_WHAT YOU HAVE TO DO_. The string "down" may appear in lines of the entries below. Report how many lines hold it, with only the number.

_DATA RECORDS_.
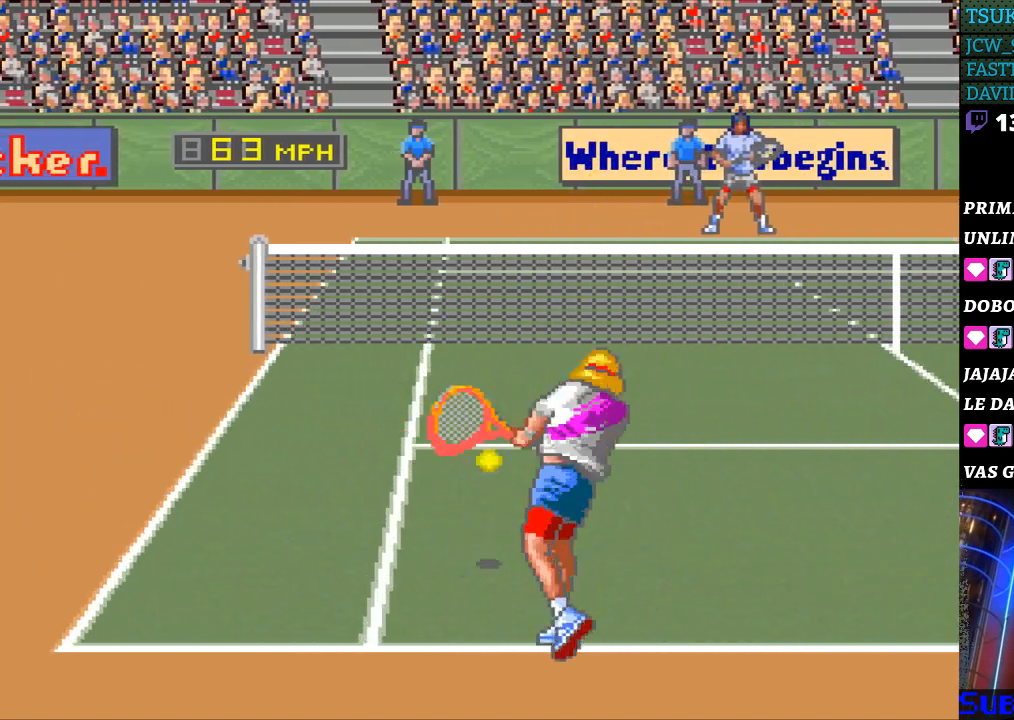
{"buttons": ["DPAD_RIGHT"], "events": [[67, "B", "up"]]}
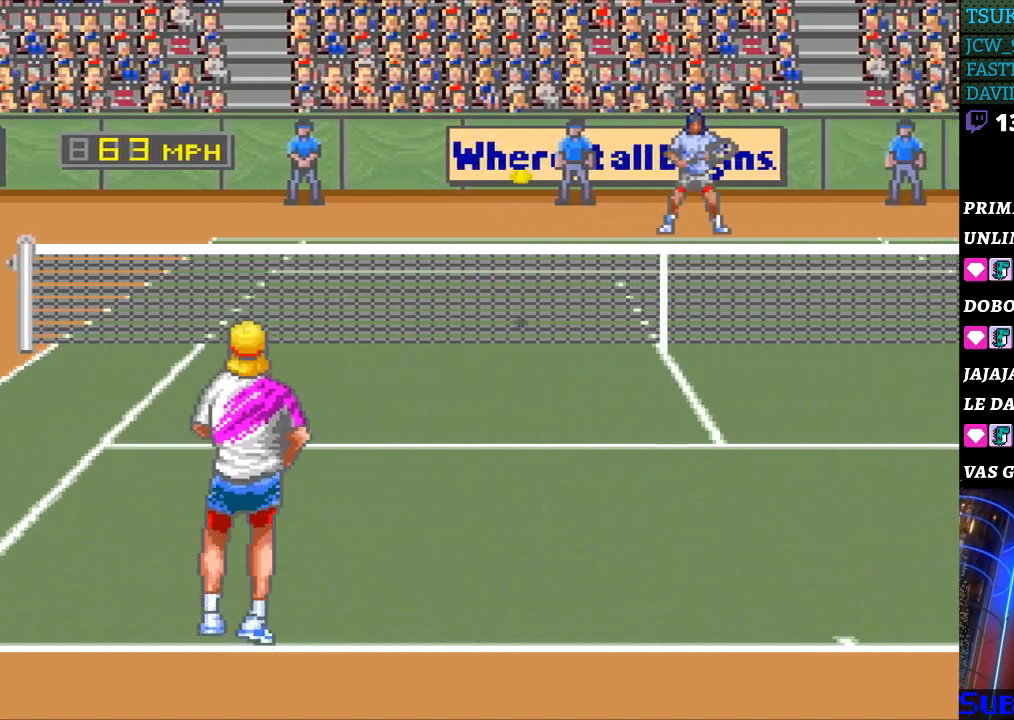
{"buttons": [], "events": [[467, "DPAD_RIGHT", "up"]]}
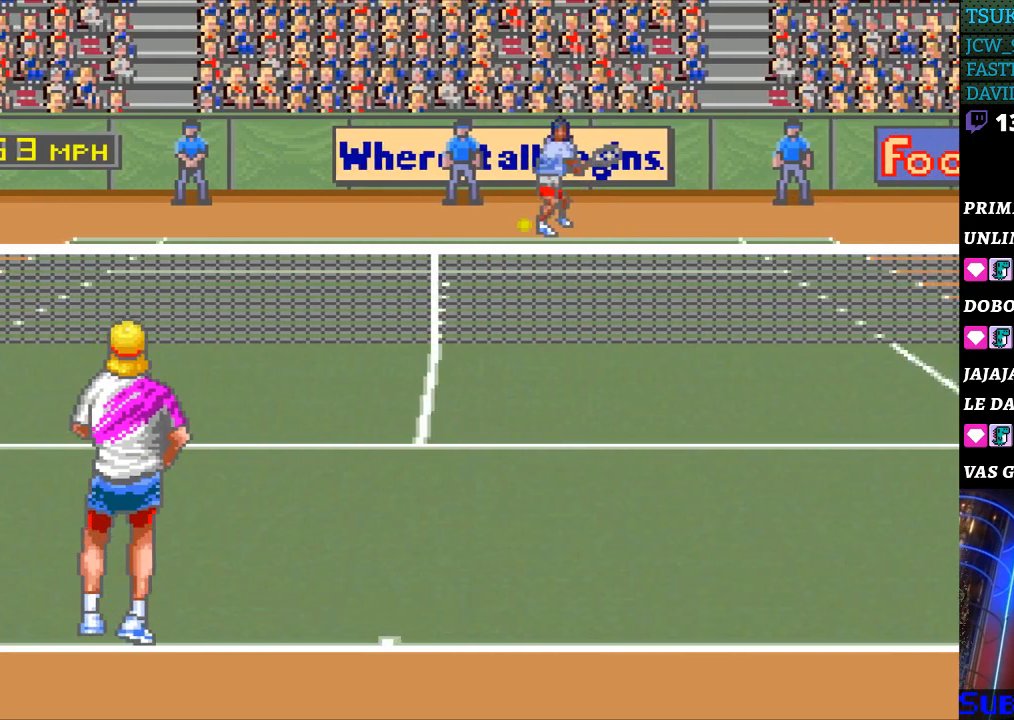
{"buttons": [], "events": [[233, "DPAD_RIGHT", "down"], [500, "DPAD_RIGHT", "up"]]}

==

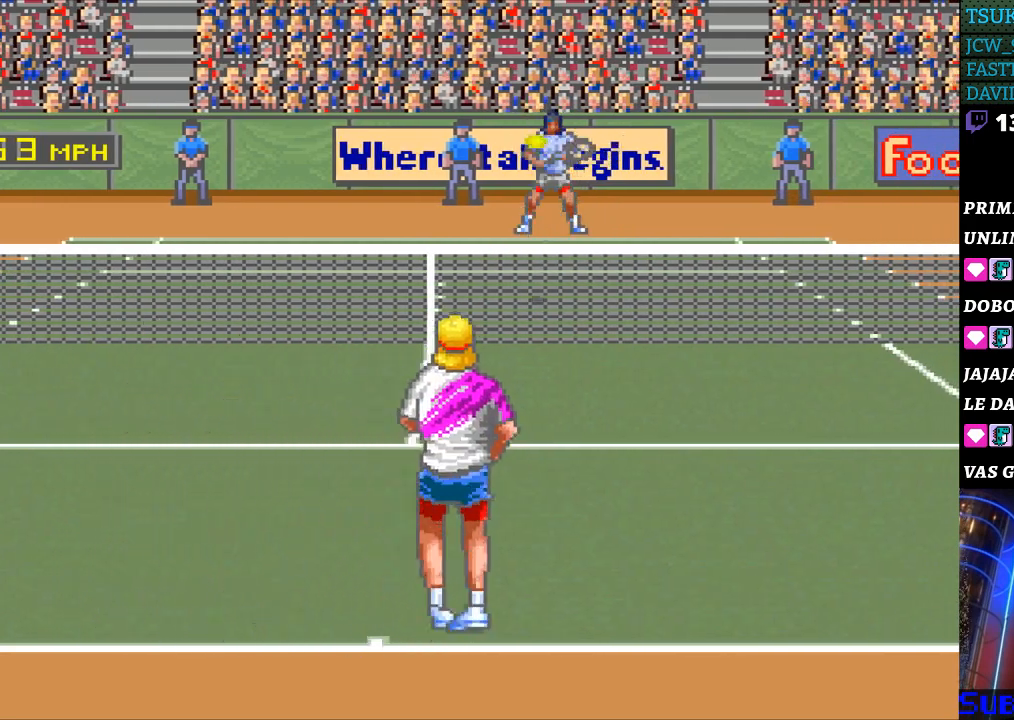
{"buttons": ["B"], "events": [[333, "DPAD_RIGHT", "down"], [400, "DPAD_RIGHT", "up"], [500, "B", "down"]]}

==

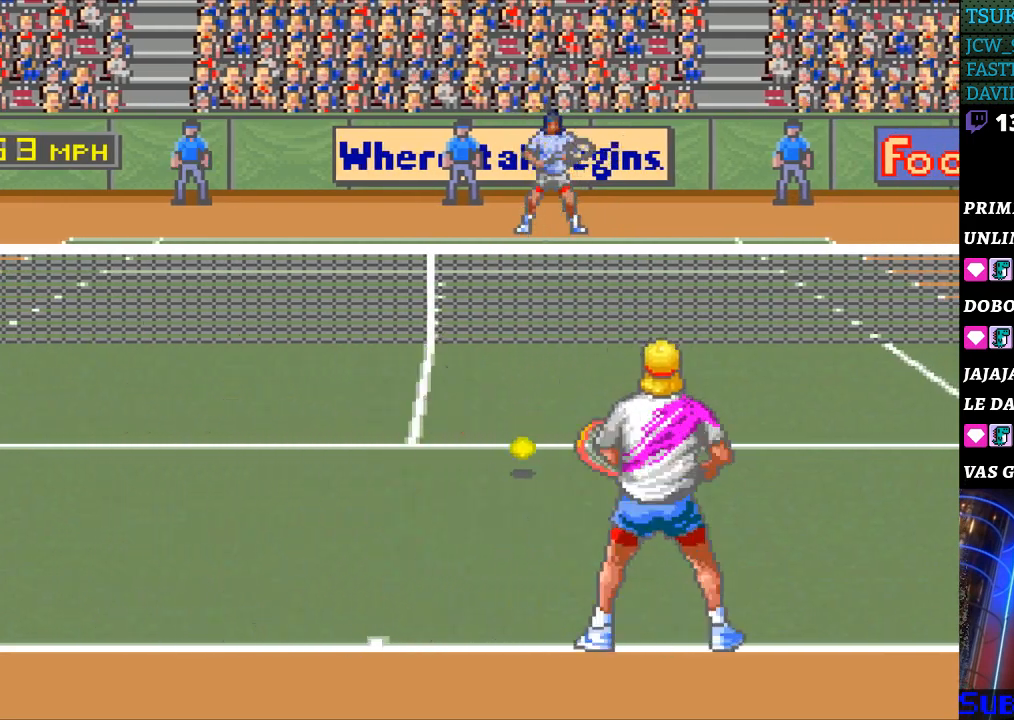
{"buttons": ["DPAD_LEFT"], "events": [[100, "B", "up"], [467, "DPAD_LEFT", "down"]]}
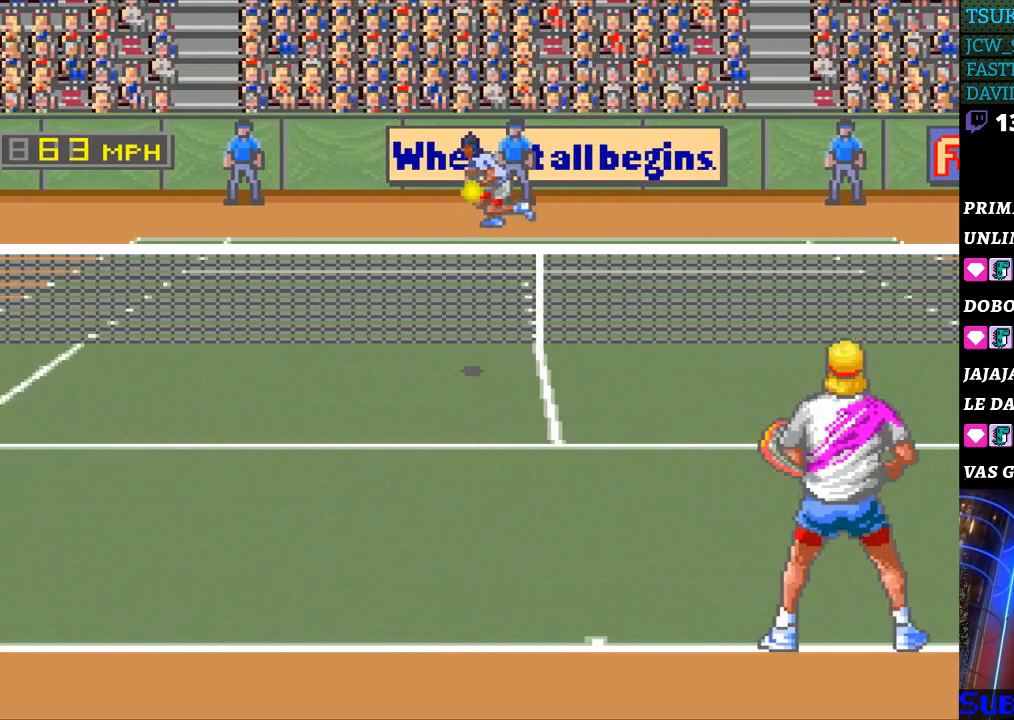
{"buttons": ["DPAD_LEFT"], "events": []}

_SOLUTION TO THE PROBLEM_. 3